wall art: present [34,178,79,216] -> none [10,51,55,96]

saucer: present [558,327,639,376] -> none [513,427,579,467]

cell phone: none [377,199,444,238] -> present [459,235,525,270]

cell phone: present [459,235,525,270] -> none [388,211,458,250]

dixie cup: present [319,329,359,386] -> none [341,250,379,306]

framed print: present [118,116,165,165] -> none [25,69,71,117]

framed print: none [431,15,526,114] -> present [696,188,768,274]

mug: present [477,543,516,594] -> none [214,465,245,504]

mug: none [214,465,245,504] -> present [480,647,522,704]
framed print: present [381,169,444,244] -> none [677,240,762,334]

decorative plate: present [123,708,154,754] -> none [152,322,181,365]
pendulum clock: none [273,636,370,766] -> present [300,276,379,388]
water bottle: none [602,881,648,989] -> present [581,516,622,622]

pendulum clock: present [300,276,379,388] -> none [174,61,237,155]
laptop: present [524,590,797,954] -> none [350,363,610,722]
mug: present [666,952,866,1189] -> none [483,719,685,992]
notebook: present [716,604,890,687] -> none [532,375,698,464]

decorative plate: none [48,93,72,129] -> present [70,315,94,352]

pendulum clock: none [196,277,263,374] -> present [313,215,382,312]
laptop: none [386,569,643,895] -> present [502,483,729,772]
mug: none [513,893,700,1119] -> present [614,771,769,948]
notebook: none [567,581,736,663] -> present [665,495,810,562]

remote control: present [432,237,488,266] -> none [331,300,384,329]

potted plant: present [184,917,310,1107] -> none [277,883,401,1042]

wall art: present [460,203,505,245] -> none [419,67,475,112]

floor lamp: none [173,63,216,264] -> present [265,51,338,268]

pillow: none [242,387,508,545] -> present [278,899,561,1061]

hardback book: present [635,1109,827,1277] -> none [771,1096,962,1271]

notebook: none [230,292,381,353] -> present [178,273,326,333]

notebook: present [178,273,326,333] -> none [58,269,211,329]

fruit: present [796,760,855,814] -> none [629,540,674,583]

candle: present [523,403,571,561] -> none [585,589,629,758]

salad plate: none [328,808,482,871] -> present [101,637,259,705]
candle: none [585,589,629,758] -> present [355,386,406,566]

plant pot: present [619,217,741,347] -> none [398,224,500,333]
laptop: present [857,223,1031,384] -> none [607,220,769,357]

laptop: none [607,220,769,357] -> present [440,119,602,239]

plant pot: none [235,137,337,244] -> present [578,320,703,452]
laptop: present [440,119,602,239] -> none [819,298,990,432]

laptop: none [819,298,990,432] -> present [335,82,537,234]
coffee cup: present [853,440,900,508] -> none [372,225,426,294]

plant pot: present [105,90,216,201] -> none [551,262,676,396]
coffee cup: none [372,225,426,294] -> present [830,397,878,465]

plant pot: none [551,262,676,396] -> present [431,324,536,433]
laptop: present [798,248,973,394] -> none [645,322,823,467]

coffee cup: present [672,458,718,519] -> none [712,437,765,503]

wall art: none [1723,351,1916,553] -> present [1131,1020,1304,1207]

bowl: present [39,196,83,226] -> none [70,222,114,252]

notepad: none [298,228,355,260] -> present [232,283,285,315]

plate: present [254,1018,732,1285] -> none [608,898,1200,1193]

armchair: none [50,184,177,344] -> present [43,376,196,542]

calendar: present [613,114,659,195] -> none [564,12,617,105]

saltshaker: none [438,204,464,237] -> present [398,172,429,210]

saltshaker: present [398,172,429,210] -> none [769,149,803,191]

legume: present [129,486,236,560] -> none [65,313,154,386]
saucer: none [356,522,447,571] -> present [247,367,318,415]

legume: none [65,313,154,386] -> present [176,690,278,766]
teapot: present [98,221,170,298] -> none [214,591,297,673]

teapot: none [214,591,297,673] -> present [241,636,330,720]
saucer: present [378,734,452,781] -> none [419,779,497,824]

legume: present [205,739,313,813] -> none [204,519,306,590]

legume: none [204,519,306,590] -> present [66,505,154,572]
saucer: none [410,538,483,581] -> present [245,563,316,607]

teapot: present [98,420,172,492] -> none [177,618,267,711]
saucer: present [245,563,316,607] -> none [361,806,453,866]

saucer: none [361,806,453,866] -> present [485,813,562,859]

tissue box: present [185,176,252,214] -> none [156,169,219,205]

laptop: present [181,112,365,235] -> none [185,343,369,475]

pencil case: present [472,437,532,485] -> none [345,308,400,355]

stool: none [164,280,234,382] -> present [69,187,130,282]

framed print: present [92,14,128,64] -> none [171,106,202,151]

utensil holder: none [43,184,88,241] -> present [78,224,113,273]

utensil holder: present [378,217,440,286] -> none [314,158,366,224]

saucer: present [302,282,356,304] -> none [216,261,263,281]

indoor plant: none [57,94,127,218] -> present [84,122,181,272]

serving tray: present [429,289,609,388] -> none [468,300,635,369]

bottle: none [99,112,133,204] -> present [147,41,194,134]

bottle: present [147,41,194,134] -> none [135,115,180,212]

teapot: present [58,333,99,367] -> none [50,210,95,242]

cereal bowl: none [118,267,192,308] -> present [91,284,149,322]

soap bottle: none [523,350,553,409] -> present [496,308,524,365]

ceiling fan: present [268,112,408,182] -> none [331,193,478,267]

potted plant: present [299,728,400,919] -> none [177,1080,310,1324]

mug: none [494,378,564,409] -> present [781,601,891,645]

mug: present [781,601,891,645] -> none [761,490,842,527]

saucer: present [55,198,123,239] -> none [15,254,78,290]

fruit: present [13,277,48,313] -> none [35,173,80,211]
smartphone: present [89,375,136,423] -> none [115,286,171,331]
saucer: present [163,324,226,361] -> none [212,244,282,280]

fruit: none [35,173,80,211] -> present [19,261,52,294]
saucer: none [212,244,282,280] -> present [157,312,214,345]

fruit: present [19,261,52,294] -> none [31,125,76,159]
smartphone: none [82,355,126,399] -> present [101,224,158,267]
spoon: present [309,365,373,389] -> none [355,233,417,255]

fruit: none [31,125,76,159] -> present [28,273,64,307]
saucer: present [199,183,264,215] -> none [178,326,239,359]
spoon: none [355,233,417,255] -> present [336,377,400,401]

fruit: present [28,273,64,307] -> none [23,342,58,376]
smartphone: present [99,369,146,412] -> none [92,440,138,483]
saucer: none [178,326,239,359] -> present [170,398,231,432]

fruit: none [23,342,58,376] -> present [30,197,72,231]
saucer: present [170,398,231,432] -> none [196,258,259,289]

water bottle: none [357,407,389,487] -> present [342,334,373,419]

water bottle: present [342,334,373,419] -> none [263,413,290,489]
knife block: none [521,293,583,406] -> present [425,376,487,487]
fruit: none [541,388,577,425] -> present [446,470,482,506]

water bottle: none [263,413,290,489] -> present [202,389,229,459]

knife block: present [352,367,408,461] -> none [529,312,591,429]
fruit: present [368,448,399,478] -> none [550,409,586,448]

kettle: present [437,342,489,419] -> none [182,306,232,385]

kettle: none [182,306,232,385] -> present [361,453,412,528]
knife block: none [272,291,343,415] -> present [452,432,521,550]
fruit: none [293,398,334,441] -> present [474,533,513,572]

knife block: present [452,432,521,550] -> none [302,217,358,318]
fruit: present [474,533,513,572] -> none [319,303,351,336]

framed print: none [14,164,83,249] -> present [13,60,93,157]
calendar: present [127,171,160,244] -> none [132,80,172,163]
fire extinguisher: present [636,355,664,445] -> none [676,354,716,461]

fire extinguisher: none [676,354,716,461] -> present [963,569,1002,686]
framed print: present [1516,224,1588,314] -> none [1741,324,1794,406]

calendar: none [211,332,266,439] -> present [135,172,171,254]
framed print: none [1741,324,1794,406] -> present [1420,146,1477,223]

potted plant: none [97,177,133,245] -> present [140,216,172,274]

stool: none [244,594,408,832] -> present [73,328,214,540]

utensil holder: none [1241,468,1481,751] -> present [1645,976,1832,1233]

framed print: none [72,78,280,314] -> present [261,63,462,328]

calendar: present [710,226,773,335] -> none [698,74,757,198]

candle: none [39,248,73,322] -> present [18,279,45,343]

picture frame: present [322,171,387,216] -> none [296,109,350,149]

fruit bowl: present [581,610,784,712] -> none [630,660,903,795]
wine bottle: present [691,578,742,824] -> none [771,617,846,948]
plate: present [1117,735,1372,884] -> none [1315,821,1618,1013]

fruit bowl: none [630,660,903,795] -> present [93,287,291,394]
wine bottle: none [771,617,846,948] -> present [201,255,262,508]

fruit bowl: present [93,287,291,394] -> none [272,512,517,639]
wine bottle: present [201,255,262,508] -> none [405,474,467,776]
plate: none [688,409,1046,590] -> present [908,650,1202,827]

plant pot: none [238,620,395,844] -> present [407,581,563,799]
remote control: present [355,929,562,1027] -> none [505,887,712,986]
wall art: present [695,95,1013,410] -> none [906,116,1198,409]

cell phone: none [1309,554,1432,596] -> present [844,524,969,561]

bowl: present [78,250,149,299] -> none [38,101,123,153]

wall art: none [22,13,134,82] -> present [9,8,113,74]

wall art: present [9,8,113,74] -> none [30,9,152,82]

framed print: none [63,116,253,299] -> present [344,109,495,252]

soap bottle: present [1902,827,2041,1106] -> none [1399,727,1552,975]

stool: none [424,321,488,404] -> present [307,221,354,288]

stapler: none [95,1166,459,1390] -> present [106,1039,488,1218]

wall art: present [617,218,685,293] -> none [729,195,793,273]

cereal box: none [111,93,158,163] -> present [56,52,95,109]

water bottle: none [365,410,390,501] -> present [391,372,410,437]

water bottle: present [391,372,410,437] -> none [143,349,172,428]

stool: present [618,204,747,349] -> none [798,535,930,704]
★ ★ ★ ★
-- Activity --
Would you output, from the records above, exactly the run of lines that starts at the line containing "laptop: present [524,590,797,954]" and ends at the line containing "coffee cup: none", and only that run?

-- Reply --
laptop: present [524,590,797,954] -> none [350,363,610,722]
mug: present [666,952,866,1189] -> none [483,719,685,992]
notebook: present [716,604,890,687] -> none [532,375,698,464]

decorative plate: none [48,93,72,129] -> present [70,315,94,352]

pendulum clock: none [196,277,263,374] -> present [313,215,382,312]
laptop: none [386,569,643,895] -> present [502,483,729,772]
mug: none [513,893,700,1119] -> present [614,771,769,948]
notebook: none [567,581,736,663] -> present [665,495,810,562]

remote control: present [432,237,488,266] -> none [331,300,384,329]

potted plant: present [184,917,310,1107] -> none [277,883,401,1042]

wall art: present [460,203,505,245] -> none [419,67,475,112]

floor lamp: none [173,63,216,264] -> present [265,51,338,268]

pillow: none [242,387,508,545] -> present [278,899,561,1061]

hardback book: present [635,1109,827,1277] -> none [771,1096,962,1271]

notebook: none [230,292,381,353] -> present [178,273,326,333]

notebook: present [178,273,326,333] -> none [58,269,211,329]

fruit: present [796,760,855,814] -> none [629,540,674,583]

candle: present [523,403,571,561] -> none [585,589,629,758]

salad plate: none [328,808,482,871] -> present [101,637,259,705]
candle: none [585,589,629,758] -> present [355,386,406,566]

plant pot: present [619,217,741,347] -> none [398,224,500,333]
laptop: present [857,223,1031,384] -> none [607,220,769,357]

laptop: none [607,220,769,357] -> present [440,119,602,239]

plant pot: none [235,137,337,244] -> present [578,320,703,452]
laptop: present [440,119,602,239] -> none [819,298,990,432]

laptop: none [819,298,990,432] -> present [335,82,537,234]
coffee cup: present [853,440,900,508] -> none [372,225,426,294]

plant pot: present [105,90,216,201] -> none [551,262,676,396]
coffee cup: none [372,225,426,294] -> present [830,397,878,465]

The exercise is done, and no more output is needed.